__TASK 1__
What model does the slide text on blockchain in geopolitical competition assign to the United States?

__EXCERPTED TEXT__
------------------------------------------------

Blockchain in Geopolitical Competition

Section IX: Applications and Synthesis

Army Cyber Institute

April 9, 2026

Royal Funds Frozen!

  • One day, a country wakes up and cannot access its foreign reserves
  • Banks refuse transactions
  • Global payment systems no longer respond

How is a country’s sovereignty impacted when it can no longer move money?

Financial Rails Are Power

  • Economic power is an instrument of national power
  • Financial rails determine who can transact, settle, and survive pressure
  • Blockchain-based financial systems introduce alternative rails and new control points

Doctrinal Framing

Sanctions, reserves, payment networks, and settlement access are part of the economic instrument of statecraft. When the infrastructure of money changes, the way states project power and absorb pressure changes too.

What We’re Analyzing Today

Now that we have covered CBDCs, stablecoins, and broad sovereignty questions, we can shift to specific country and regional cases.

  • How are governments responding when blockchain changes:
    • payment chokepoints
    • financial visibility
    • access to dollar-like digital instruments

How Blockchain Changes State Power

State Concern

  • Public blockchains reduce some traditional chokepoints
  • Stablecoins and crypto rails can move value across borders faster
  • States may lose leverage if activity shifts outside older intermediated systems

State Opportunity

  • Public ledgers also make transactions more traceable at scale
  • Exchanges, stablecoin issuers, and service providers create new control points
  • Digital finance can become a tool of sanctions resilience, surveillance, or monetary competition

Strategic Approaches to Cryptocurrency

States do not follow one universal crypto model; they fall along a policy spectrum.

These choices reflect national interests: innovation, monetary sovereignty, sanctions resilience, surveillance, and access to payments.

The next slides will test this framework against nine country and regional cases.

Source image adapted from the Atlantic Council Cryptocurrency Regulation Tracker.

United States: Overview

Model: Market-driven innovation with strategic dollar protection

  • The USG increasingly treats blockchain and dollar-backed stablecoins as tools of competitiveness and dollar reach
  • Neither fully pro- or anti-crypto
  • Oversight remains fragmented across Congress, Treasury, the Federal Reserve, and market regulators
  • Federal policy moved sharply against a retail CBDC in 2025

Flag source: Wikimedia Commons / Wikipedia

United States: Impact Signals

Executive Order 14178 (January 23, 2025)

------------------------------------------------

(Items from a data source)
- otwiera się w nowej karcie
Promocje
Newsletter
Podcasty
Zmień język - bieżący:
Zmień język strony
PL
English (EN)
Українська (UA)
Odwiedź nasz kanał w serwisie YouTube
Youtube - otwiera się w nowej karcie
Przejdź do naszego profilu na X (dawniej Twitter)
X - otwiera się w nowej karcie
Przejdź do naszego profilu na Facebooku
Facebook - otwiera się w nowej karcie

------------------------------------------------

__TASK 2__
Reproduce every line of the records above verbatim, in their original order.

__RESPONSE AREA 1__
Market-driven innovation with strategic dollar protection.

__RESPONSE AREA 2__
- otwiera się w nowej karcie
Promocje
Newsletter
Podcasty
Zmień język - bieżący:
Zmień język strony
PL
English (EN)
Українська (UA)
Odwiedź nasz kanał w serwisie YouTube
Youtube - otwiera się w nowej karcie
Przejdź do naszego profilu na X (dawniej Twitter)
X - otwiera się w nowej karcie
Przejdź do naszego profilu na Facebooku
Facebook - otwiera się w nowej karcie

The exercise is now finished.